Opinion

Chris Donnelly: What do cuts in education look like?

Chris Donnelly

Chris Donnelly

Chris is a political commentator with a keen eye for sport. He is principal of a Belfast primary school.

School children protested outside the NIO office in Belfast on Friday over education cuts. Picture by Hugh Russell
School children protested outside the NIO office in Belfast on Friday over education cuts. Picture by Hugh Russell

What do cuts in education look like? 

Last week, in a co-ordinated development that would have done Machiavelli proud, the British government announced a string of funding cuts that will have deep and enduring implications for schools and for families of our poorest children. 

In an email delivered to school leaders just after 10am on Thursday morning, it was announced that the Engage programme and Healthy Happy Minds initiative would both be ended. 

Whilst the latter had been flagged up in advance and came as no surprise, the failure of the Department of Education to confirm extension of the Engage programme for the remaining three months of the academic year (April to June) was a cruel surprise, leaving school leaders in the invidious position of having to tell the teachers involved that their employment would be terminated the following day. 

This was the third year of the Engage programme, set up post-Covid to help provide many schools with an additional teacher to work with underachieving pupils in both numeracy and literacy.

In both previous years, the NI Executive was able to announce extension funding for Engage teachers in March of 2021 and 2022 to see the programme through to the end of June. 

Had the NI Executive been up and running again, there is no question but that the DUP and Sinn Féin would have prioritised this programme and found the money required as both have been extremely supportive of an initiative they conceived of and of which they know has made a difference. 

Consequently, across our schools this week, children in desperate need of the additional tuition support to help avoid falling behind in their learning will no longer be supported during the school day through involvement in these invaluable teacher-led small group sessions.

They will simply fall further behind. 

The confirmation that Healthy Happy Minds funding has ended will mean that the therapy and counselling sessions organised on a weekly basis for children suffering a variety of adverse childhood experiences will no longer take place.

The children will simply continue to suffer and be expected to carry on with their learning. 

Simultaneously, news broke that 'Holiday Hunger' payments to families of our most deprived children were ending, just in time for the Easter break.

Meanwhile, the announcement of new annual school budgets that will represent a significant decrease on what was available to schools previously will dramatically impact upon staffing and resourcing arrangements in schools. 

There have also been murmurings that the Extended Schools programme will either be ended or significantly reduced, something that will hit hardest on schools serving our most deprived communities. 
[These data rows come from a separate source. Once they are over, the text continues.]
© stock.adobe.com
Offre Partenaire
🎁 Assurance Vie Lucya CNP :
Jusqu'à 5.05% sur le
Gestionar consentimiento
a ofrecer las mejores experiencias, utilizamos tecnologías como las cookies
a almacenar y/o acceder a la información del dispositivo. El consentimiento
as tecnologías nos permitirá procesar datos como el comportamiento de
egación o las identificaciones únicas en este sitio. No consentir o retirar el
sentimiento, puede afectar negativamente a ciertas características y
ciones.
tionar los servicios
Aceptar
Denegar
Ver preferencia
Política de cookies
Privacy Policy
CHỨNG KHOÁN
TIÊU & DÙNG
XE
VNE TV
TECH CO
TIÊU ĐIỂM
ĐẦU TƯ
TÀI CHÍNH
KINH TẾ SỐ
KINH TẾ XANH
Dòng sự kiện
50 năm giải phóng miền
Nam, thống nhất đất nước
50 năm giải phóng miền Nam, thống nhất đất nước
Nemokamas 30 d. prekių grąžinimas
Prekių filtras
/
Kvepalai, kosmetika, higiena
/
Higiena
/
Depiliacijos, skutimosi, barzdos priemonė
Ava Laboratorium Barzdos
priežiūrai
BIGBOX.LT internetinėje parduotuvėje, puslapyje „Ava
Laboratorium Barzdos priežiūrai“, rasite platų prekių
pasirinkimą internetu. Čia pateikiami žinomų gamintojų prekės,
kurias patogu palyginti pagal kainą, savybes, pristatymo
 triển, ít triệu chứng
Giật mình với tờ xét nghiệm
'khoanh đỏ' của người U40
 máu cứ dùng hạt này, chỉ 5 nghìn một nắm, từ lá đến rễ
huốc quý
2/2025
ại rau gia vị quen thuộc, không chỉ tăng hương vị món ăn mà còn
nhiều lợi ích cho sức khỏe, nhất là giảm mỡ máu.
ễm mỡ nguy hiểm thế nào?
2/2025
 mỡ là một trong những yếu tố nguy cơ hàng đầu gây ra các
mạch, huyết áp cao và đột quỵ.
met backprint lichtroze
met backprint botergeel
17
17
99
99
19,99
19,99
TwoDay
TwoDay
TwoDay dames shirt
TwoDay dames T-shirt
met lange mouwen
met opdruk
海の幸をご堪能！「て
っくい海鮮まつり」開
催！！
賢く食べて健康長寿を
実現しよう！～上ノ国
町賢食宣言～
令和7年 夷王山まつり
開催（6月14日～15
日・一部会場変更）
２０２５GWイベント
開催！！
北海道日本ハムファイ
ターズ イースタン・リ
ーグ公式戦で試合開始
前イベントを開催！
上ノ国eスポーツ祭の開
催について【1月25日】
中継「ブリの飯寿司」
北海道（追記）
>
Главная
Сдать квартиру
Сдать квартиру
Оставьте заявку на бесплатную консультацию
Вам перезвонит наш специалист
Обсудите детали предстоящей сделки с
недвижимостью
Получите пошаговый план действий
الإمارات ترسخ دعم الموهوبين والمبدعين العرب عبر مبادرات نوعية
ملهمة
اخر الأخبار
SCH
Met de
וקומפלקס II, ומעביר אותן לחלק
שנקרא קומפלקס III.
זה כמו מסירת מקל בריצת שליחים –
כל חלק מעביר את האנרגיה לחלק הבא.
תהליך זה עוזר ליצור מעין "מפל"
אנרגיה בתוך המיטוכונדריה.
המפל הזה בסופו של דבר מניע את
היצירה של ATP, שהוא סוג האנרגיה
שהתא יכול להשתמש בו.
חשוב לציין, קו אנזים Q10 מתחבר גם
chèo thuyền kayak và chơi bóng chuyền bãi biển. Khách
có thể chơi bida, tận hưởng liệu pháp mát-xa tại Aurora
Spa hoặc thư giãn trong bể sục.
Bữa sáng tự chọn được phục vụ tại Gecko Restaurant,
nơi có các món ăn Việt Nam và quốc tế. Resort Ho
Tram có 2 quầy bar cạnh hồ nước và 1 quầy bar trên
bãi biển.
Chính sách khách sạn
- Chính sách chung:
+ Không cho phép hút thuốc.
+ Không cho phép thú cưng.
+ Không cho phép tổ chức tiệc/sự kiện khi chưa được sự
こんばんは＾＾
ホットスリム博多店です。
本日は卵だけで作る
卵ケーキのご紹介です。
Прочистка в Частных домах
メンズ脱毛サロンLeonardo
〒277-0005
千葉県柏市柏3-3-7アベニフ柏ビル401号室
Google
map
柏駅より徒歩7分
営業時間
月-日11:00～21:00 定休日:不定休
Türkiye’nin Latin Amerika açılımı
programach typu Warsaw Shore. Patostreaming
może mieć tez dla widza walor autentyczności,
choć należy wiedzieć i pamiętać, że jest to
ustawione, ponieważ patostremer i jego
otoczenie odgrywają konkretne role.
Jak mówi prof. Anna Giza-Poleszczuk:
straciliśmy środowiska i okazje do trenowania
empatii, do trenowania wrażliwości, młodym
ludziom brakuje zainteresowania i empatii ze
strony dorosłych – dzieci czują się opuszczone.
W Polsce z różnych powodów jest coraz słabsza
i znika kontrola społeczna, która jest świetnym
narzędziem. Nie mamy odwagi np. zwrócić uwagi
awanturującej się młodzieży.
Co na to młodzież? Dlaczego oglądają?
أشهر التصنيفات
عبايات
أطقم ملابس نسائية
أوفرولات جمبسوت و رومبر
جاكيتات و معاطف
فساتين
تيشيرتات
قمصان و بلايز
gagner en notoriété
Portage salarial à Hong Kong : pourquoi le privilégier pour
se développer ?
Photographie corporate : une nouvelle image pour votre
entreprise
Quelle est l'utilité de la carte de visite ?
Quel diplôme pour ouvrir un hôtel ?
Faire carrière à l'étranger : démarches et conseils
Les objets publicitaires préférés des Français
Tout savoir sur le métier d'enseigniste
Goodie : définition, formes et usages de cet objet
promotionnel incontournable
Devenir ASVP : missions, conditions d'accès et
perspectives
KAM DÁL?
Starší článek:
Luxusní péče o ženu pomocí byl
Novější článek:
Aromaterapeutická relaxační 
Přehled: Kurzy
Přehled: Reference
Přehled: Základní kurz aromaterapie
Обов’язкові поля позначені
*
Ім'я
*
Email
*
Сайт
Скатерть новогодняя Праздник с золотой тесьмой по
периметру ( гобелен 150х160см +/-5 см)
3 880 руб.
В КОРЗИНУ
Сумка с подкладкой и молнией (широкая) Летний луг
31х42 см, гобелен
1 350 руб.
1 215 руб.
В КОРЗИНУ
Many schools, including my own, will run after-school programmes to pro-actively support children with dyslexia; nurture sessions are organised to help pupils with anxiety and other social/emotional concerns; remedial literacy and numeracy sessions will be organised in a targeted manner to help newcomer children and others throughout the school who may benefit most from small group sessions.

All of these programmes are in danger in the current environment. 

Parents will be used to schools pro-actively seeking to help them every day by organising Breakfast and After School clubs which will now be threatened due to schools not being in a position to fund staffing arrangements. 

The Education Authority is currently attempting to open scores of additional learning support units across mainstream schools. The additional bureaucratic burden for school leaders associated with opening, maintaining and co-ordinating these units for special educational needs pupils is considerable and is only getting worse.

Consequently, many school leaders will be forced to think twice and to even reject the offer to open such units due to being too stretched to manage the process at a time when schools will be forced to send special needs co-ordinators back into classrooms to teach, thereby reducing what can be done to support the needs of our most vulnerable children. 

In a very real way, the education cuts announced over the past week will be most keenly felt by our most vulnerable and deprived children and the schools who serve them, a telling indictment of this British government and of those who continue to block the return of an Executive which would at least be better disposed towards prioritising and finding a way of meeting the needs of our children.